$\min(x)$ as a quantile estimator for the 1% quantile of $x$

Question

I have recently found the following quantile estimator for a continuous random variable in a (nonstatistical, applied) paper: for a 100-long vector $x$, the 1% quantile is estimated with $\min(x)$. Here is how it performs: below is a kernel density plot of realizations of the $\min(x)$ estimator from 100,000 simulation runs of 100-long samples from $N(0,1)$ distribution. The vertikal line is the true value, i.e. the theoretical 1% quantile of the $N(0,1)$ distribution. The code for the simulation is also given.

M=10e5; n=100
quantiles=rep(NA,M)
for(i in 1:M){ set.seed(i); quantiles[i]=min(rnorm(n)) }
plot(density(quantiles),main="Kernel density estimate of quantiles from M=100,000 simulation runs"); abline(v=qnorm(1/n))

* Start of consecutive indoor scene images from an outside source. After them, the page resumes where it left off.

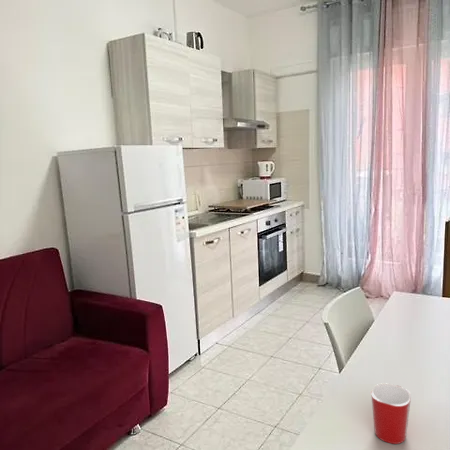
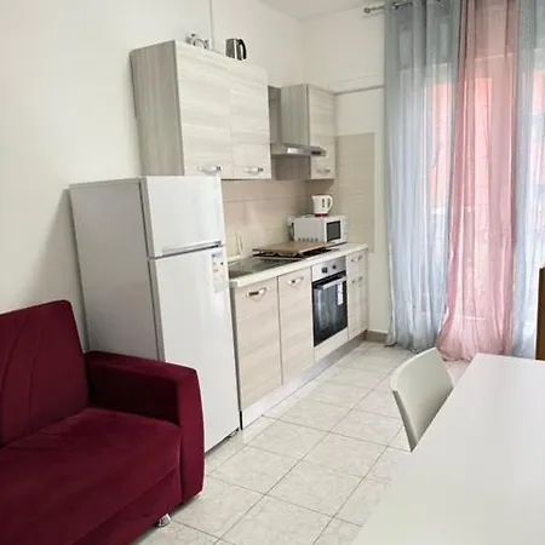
- mug [370,382,412,445]
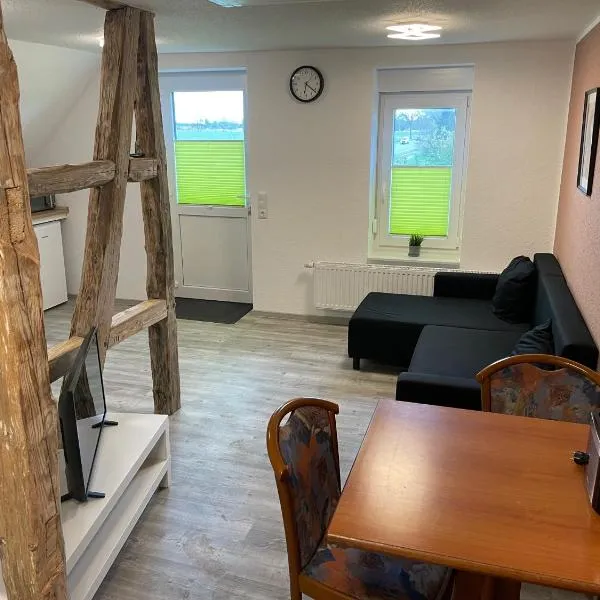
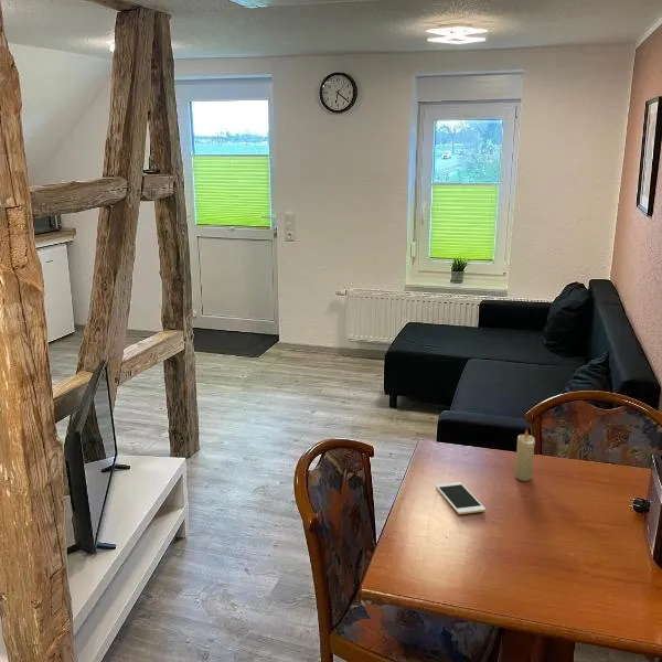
+ candle [514,428,536,482]
+ cell phone [435,481,487,515]
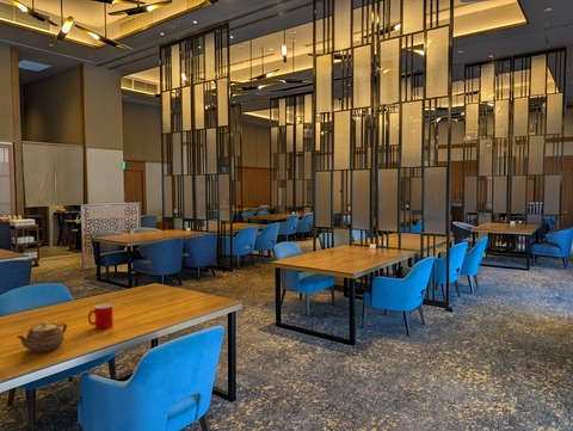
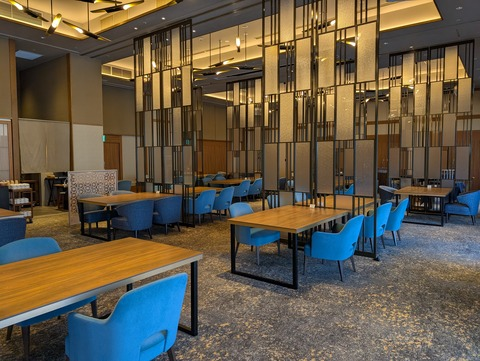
- cup [87,303,115,330]
- teapot [16,320,68,353]
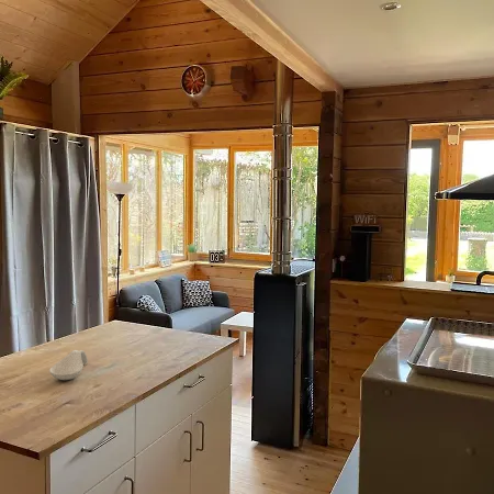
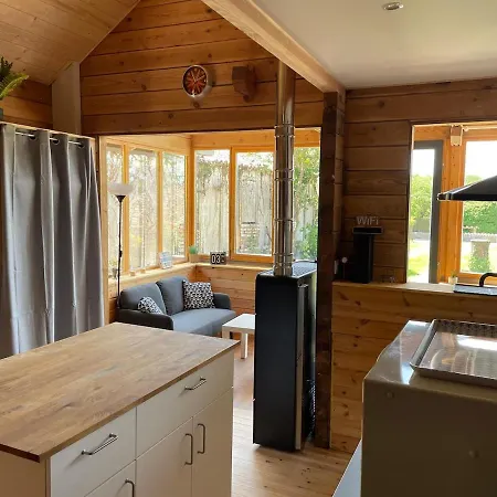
- spoon rest [48,349,89,381]
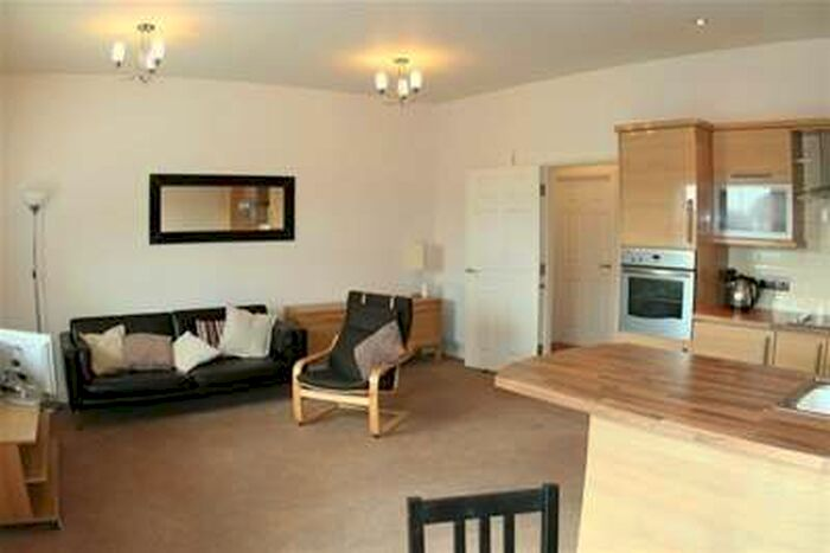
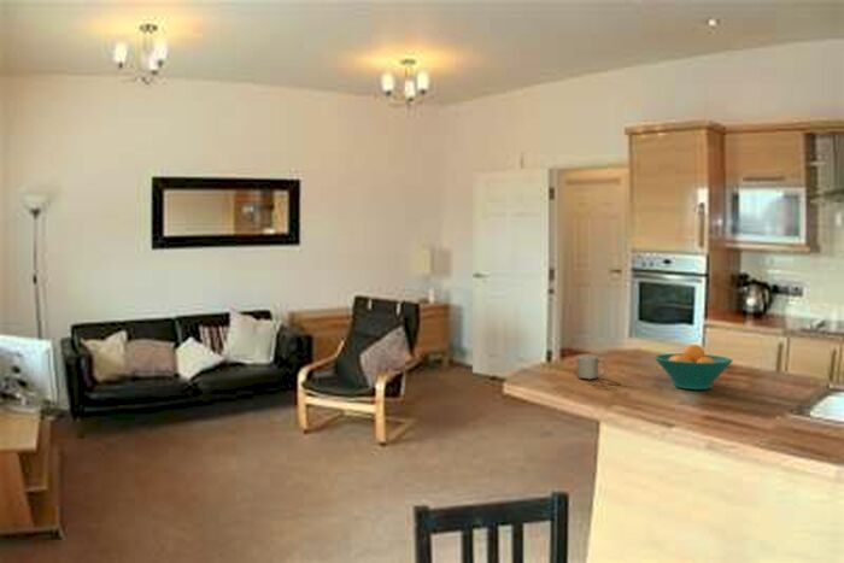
+ mug [576,354,608,381]
+ fruit bowl [653,344,734,391]
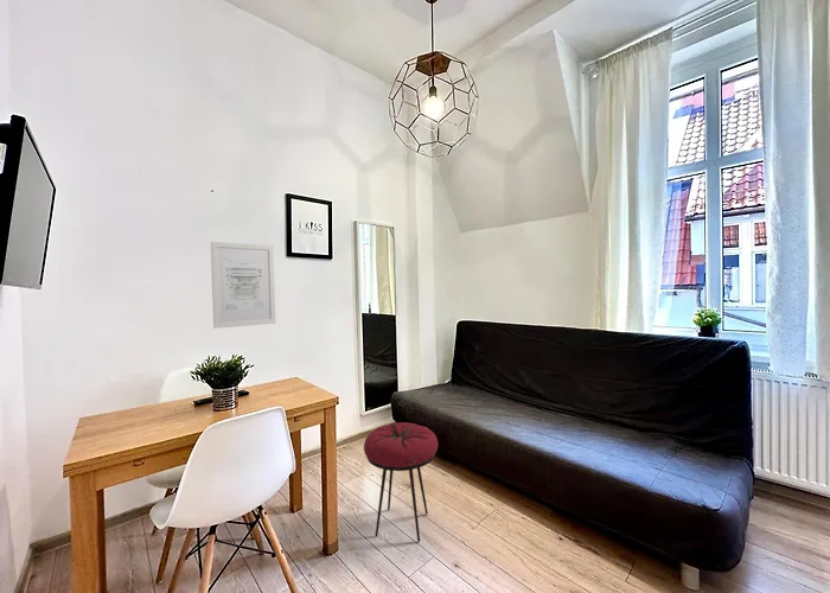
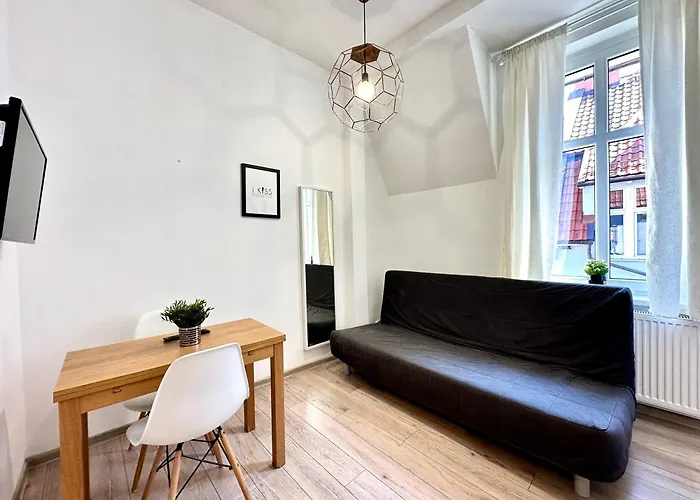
- stool [363,421,439,543]
- wall art [210,241,276,330]
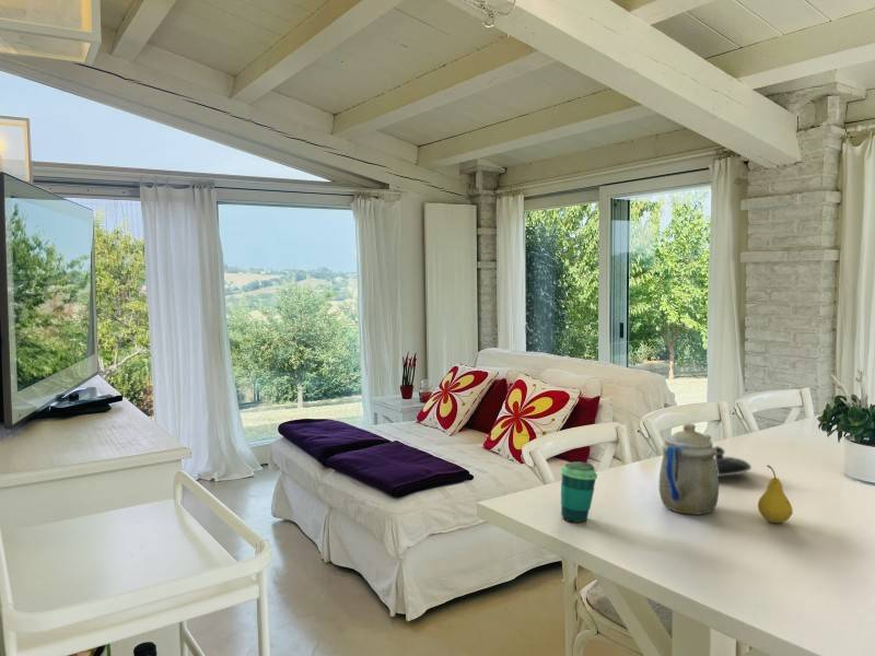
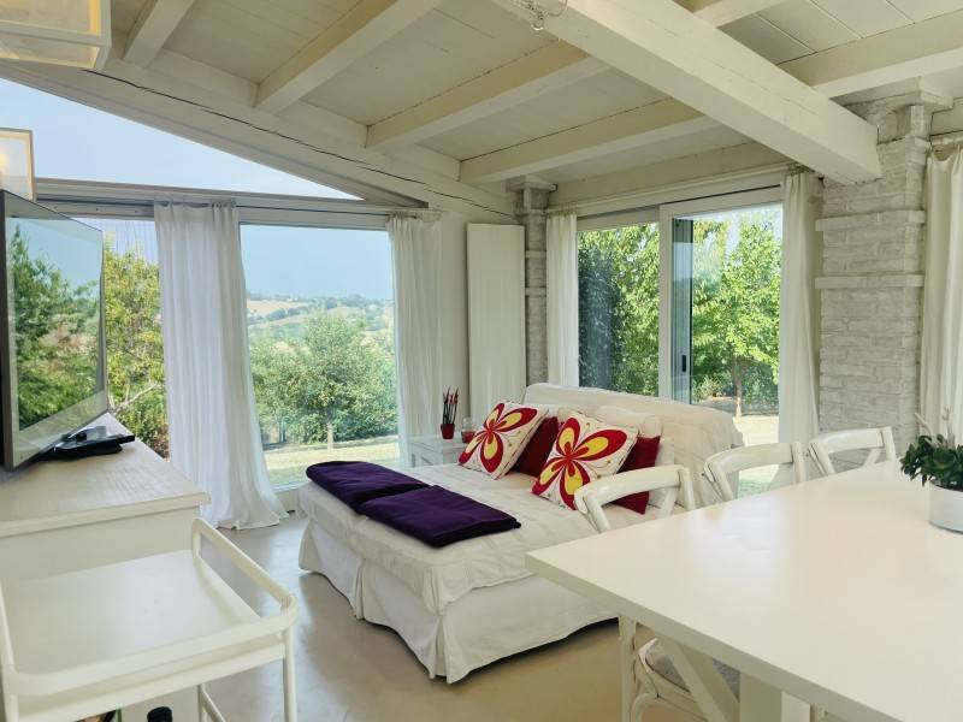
- cup [560,461,598,524]
- teapot [658,422,720,516]
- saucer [712,444,752,478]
- fruit [757,464,794,524]
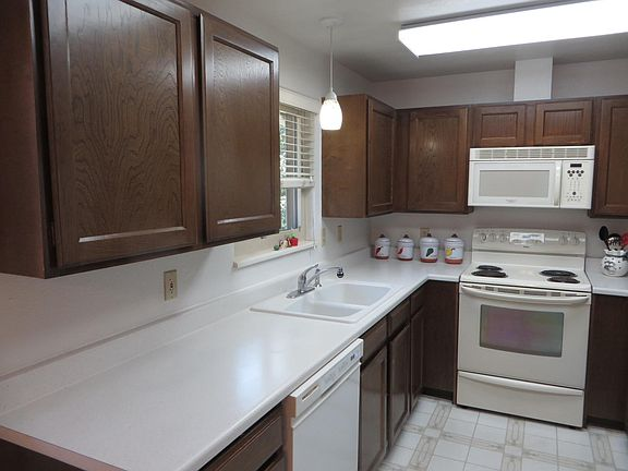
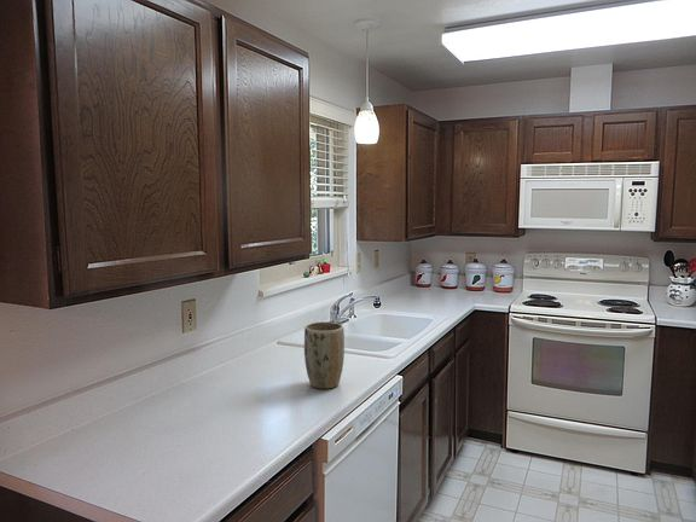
+ plant pot [303,320,346,390]
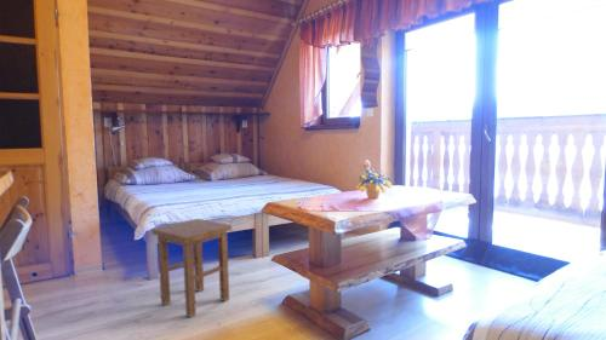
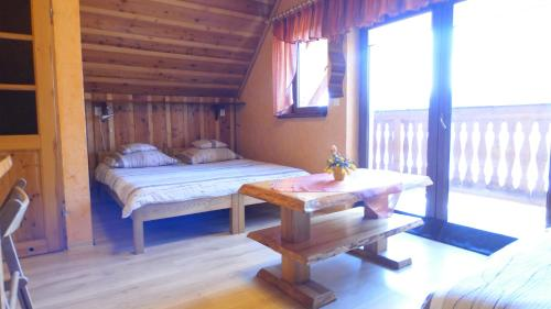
- stool [150,218,233,318]
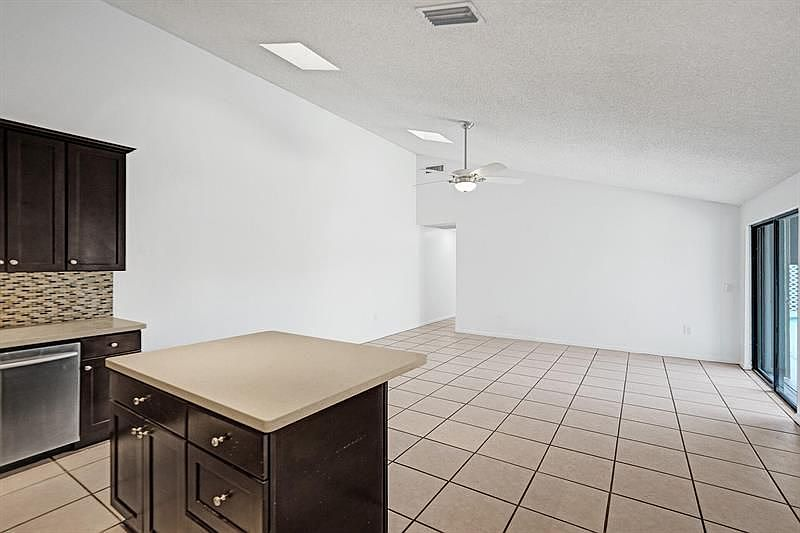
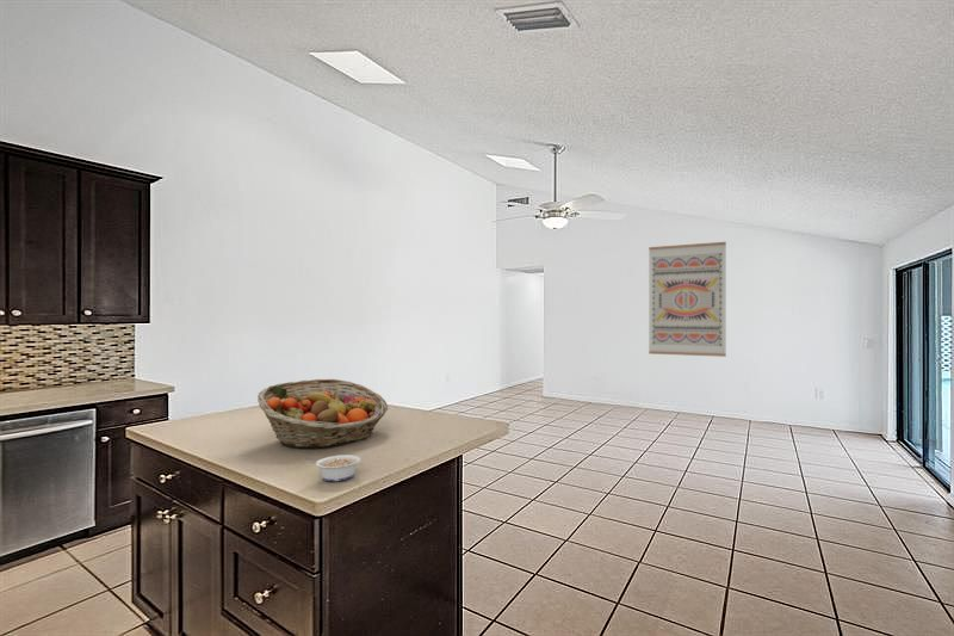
+ fruit basket [256,378,389,449]
+ legume [304,453,361,482]
+ wall art [648,241,727,358]
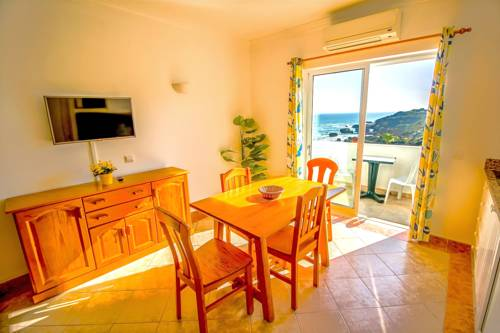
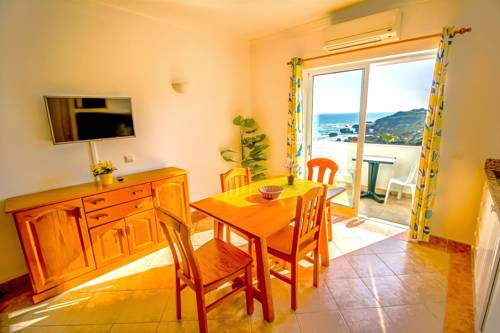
+ flower [281,156,301,186]
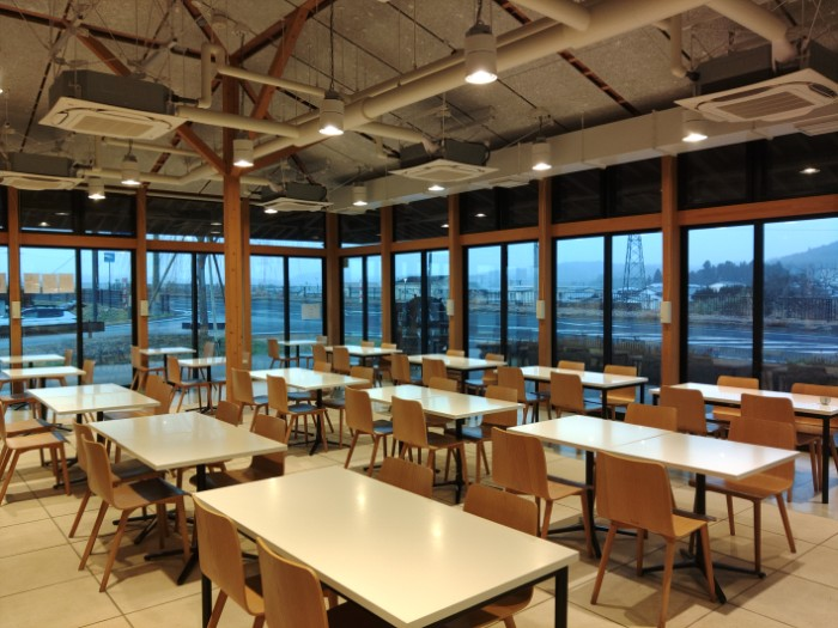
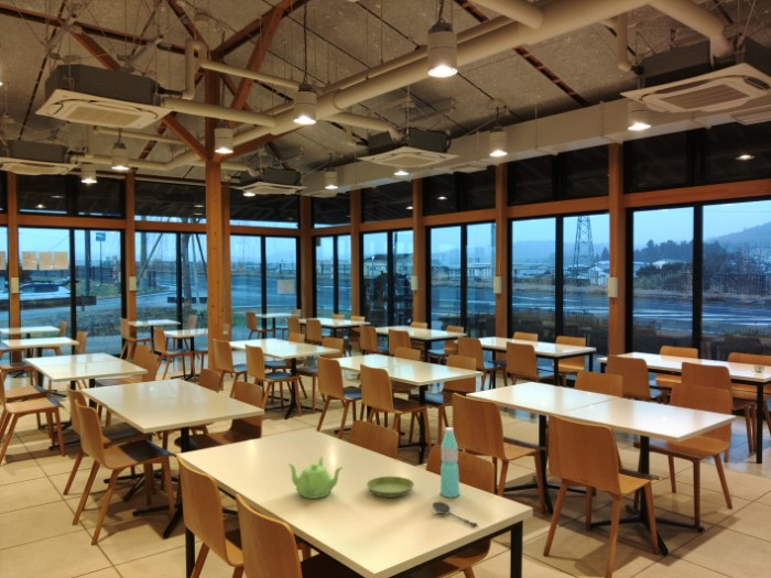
+ water bottle [439,426,460,499]
+ saucer [366,476,415,499]
+ teapot [286,456,345,500]
+ spoon [431,501,479,527]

The graph looks qualitatively similar for a $t(3)$ distribution (just an example). In both cases, the estimator is downward biased. Without comparison to some other estimator, it is however difficult to say how good it is otherwise. Hence my question: are there any alternative estimators that are better in, say, expected absolute error or expected squared error sense?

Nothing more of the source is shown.